--- BEGIN ---

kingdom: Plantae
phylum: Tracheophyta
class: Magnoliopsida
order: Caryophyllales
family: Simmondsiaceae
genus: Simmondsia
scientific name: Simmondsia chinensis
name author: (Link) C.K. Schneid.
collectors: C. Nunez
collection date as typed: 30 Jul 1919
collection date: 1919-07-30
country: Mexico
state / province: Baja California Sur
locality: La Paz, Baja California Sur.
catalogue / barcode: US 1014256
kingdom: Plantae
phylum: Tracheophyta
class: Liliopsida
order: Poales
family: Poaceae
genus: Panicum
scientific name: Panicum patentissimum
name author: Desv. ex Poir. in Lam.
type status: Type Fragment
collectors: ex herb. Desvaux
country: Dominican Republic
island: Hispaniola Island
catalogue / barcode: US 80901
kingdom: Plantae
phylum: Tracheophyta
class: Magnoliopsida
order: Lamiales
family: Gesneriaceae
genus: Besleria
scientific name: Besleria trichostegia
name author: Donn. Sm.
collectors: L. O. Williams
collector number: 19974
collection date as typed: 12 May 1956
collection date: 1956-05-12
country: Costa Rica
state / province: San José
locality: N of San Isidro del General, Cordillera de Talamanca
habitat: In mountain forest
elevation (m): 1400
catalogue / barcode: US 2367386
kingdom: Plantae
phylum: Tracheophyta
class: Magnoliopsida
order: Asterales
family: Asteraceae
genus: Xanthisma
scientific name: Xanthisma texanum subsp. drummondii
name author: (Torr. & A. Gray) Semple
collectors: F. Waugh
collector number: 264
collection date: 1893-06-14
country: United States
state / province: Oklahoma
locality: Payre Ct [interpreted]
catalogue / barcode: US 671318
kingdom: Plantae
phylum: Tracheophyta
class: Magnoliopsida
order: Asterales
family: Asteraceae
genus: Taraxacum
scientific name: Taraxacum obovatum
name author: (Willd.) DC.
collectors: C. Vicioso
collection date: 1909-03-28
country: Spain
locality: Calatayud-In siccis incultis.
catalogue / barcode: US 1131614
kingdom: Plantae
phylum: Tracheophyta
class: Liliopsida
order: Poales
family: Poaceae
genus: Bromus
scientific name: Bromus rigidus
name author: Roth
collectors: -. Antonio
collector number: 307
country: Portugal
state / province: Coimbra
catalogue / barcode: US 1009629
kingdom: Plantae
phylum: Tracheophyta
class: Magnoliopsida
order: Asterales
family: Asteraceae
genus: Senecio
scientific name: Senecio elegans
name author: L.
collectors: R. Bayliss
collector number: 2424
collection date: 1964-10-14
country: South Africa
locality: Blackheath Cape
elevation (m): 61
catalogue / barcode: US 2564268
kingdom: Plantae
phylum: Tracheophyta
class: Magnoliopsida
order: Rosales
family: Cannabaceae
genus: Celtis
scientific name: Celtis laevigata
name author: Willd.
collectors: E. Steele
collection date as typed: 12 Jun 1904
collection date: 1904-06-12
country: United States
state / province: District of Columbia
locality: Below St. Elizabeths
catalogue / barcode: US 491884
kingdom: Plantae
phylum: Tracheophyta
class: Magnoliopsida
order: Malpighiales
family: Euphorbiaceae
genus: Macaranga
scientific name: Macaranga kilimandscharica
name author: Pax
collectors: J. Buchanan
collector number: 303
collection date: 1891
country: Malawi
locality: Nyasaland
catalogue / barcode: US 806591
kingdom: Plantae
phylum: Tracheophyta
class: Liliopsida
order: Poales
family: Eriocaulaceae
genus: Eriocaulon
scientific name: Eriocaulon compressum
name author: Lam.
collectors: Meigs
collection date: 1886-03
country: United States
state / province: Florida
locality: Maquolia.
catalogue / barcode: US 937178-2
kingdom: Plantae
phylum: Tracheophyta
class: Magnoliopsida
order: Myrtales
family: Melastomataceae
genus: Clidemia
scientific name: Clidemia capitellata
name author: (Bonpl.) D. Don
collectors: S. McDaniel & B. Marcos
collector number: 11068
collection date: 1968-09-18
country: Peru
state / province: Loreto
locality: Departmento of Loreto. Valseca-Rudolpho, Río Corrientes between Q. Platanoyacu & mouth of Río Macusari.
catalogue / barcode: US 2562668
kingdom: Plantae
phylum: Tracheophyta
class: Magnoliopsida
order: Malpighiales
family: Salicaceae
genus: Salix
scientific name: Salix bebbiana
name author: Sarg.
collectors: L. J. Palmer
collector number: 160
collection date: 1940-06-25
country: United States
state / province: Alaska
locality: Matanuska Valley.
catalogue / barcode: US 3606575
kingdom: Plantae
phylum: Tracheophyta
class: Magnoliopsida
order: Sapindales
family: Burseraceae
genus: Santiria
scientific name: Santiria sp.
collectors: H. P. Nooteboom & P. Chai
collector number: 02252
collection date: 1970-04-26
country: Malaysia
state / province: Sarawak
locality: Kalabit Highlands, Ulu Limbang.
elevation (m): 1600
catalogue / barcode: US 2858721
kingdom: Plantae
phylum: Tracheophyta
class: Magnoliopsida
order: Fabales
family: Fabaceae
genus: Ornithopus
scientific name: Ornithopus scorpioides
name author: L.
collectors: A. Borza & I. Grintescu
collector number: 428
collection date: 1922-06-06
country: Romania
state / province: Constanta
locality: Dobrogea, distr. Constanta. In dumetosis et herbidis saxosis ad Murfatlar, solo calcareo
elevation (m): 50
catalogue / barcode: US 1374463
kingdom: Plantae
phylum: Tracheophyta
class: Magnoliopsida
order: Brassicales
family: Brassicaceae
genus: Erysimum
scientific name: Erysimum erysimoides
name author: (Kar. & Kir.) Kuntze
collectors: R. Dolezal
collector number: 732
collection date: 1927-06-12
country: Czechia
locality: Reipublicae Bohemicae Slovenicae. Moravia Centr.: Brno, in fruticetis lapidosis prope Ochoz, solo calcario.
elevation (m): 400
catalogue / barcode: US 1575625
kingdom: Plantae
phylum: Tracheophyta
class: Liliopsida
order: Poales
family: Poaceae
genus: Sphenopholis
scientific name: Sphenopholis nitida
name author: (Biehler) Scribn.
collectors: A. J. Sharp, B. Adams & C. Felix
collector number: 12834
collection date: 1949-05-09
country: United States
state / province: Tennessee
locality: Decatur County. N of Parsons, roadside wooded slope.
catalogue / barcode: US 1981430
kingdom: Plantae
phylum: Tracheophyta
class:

--- END ---

**WHAT YOU NEED TO DO:** Swap every "collectors" in the lines above for "collected by", and give the lines again with nothing else changed.

**REPLY TO THE TASK:**
kingdom: Plantae
phylum: Tracheophyta
class: Magnoliopsida
order: Caryophyllales
family: Simmondsiaceae
genus: Simmondsia
scientific name: Simmondsia chinensis
name author: (Link) C.K. Schneid.
collected by: C. Nunez
collection date as typed: 30 Jul 1919
collection date: 1919-07-30
country: Mexico
state / province: Baja California Sur
locality: La Paz, Baja California Sur.
catalogue / barcode: US 1014256
kingdom: Plantae
phylum: Tracheophyta
class: Liliopsida
order: Poales
family: Poaceae
genus: Panicum
scientific name: Panicum patentissimum
name author: Desv. ex Poir. in Lam.
type status: Type Fragment
collected by: ex herb. Desvaux
country: Dominican Republic
island: Hispaniola Island
catalogue / barcode: US 80901
kingdom: Plantae
phylum: Tracheophyta
class: Magnoliopsida
order: Lamiales
family: Gesneriaceae
genus: Besleria
scientific name: Besleria trichostegia
name author: Donn. Sm.
collected by: L. O. Williams
collector number: 19974
collection date as typed: 12 May 1956
collection date: 1956-05-12
country: Costa Rica
state / province: San José
locality: N of San Isidro del General, Cordillera de Talamanca
habitat: In mountain forest
elevation (m): 1400
catalogue / barcode: US 2367386
kingdom: Plantae
phylum: Tracheophyta
class: Magnoliopsida
order: Asterales
family: Asteraceae
genus: Xanthisma
scientific name: Xanthisma texanum subsp. drummondii
name author: (Torr. & A. Gray) Semple
collected by: F. Waugh
collector number: 264
collection date: 1893-06-14
country: United States
state / province: Oklahoma
locality: Payre Ct [interpreted]
catalogue / barcode: US 671318
kingdom: Plantae
phylum: Tracheophyta
class: Magnoliopsida
order: Asterales
family: Asteraceae
genus: Taraxacum
scientific name: Taraxacum obovatum
name author: (Willd.) DC.
collected by: C. Vicioso
collection date: 1909-03-28
country: Spain
locality: Calatayud-In siccis incultis.
catalogue / barcode: US 1131614
kingdom: Plantae
phylum: Tracheophyta
class: Liliopsida
order: Poales
family: Poaceae
genus: Bromus
scientific name: Bromus rigidus
name author: Roth
collected by: -. Antonio
collector number: 307
country: Portugal
state / province: Coimbra
catalogue / barcode: US 1009629
kingdom: Plantae
phylum: Tracheophyta
class: Magnoliopsida
order: Asterales
family: Asteraceae
genus: Senecio
scientific name: Senecio elegans
name author: L.
collected by: R. Bayliss
collector number: 2424
collection date: 1964-10-14
country: South Africa
locality: Blackheath Cape
elevation (m): 61
catalogue / barcode: US 2564268
kingdom: Plantae
phylum: Tracheophyta
class: Magnoliopsida
order: Rosales
family: Cannabaceae
genus: Celtis
scientific name: Celtis laevigata
name author: Willd.
collected by: E. Steele
collection date as typed: 12 Jun 1904
collection date: 1904-06-12
country: United States
state / province: District of Columbia
locality: Below St. Elizabeths
catalogue / barcode: US 491884
kingdom: Plantae
phylum: Tracheophyta
class: Magnoliopsida
order: Malpighiales
family: Euphorbiaceae
genus: Macaranga
scientific name: Macaranga kilimandscharica
name author: Pax
collected by: J. Buchanan
collector number: 303
collection date: 1891
country: Malawi
locality: Nyasaland
catalogue / barcode: US 806591
kingdom: Plantae
phylum: Tracheophyta
class: Liliopsida
order: Poales
family: Eriocaulaceae
genus: Eriocaulon
scientific name: Eriocaulon compressum
name author: Lam.
collected by: Meigs
collection date: 1886-03
country: United States
state / province: Florida
locality: Maquolia.
catalogue / barcode: US 937178-2
kingdom: Plantae
phylum: Tracheophyta
class: Magnoliopsida
order: Myrtales
family: Melastomataceae
genus: Clidemia
scientific name: Clidemia capitellata
name author: (Bonpl.) D. Don
collected by: S. McDaniel & B. Marcos
collector number: 11068
collection date: 1968-09-18
country: Peru
state / province: Loreto
locality: Departmento of Loreto. Valseca-Rudolpho, Río Corrientes between Q. Platanoyacu & mouth of Río Macusari.
catalogue / barcode: US 2562668
kingdom: Plantae
phylum: Tracheophyta
class: Magnoliopsida
order: Malpighiales
family: Salicaceae
genus: Salix
scientific name: Salix bebbiana
name author: Sarg.
collected by: L. J. Palmer
collector number: 160
collection date: 1940-06-25
country: United States
state / province: Alaska
locality: Matanuska Valley.
catalogue / barcode: US 3606575
kingdom: Plantae
phylum: Tracheophyta
class: Magnoliopsida
order: Sapindales
family: Burseraceae
genus: Santiria
scientific name: Santiria sp.
collected by: H. P. Nooteboom & P. Chai
collector number: 02252
collection date: 1970-04-26
country: Malaysia
state / province: Sarawak
locality: Kalabit Highlands, Ulu Limbang.
elevation (m): 1600
catalogue / barcode: US 2858721
kingdom: Plantae
phylum: Tracheophyta
class: Magnoliopsida
order: Fabales
family: Fabaceae
genus: Ornithopus
scientific name: Ornithopus scorpioides
name author: L.
collected by: A. Borza & I. Grintescu
collector number: 428
collection date: 1922-06-06
country: Romania
state / province: Constanta
locality: Dobrogea, distr. Constanta. In dumetosis et herbidis saxosis ad Murfatlar, solo calcareo
elevation (m): 50
catalogue / barcode: US 1374463
kingdom: Plantae
phylum: Tracheophyta
class: Magnoliopsida
order: Brassicales
family: Brassicaceae
genus: Erysimum
scientific name: Erysimum erysimoides
name author: (Kar. & Kir.) Kuntze
collected by: R. Dolezal
collector number: 732
collection date: 1927-06-12
country: Czechia
locality: Reipublicae Bohemicae Slovenicae. Moravia Centr.: Brno, in fruticetis lapidosis prope Ochoz, solo calcario.
elevation (m): 400
catalogue / barcode: US 1575625
kingdom: Plantae
phylum: Tracheophyta
class: Liliopsida
order: Poales
family: Poaceae
genus: Sphenopholis
scientific name: Sphenopholis nitida
name author: (Biehler) Scribn.
collected by: A. J. Sharp, B. Adams & C. Felix
collector number: 12834
collection date: 1949-05-09
country: United States
state / province: Tennessee
locality: Decatur County. N of Parsons, roadside wooded slope.
catalogue / barcode: US 1981430
kingdom: Plantae
phylum: Tracheophyta
class:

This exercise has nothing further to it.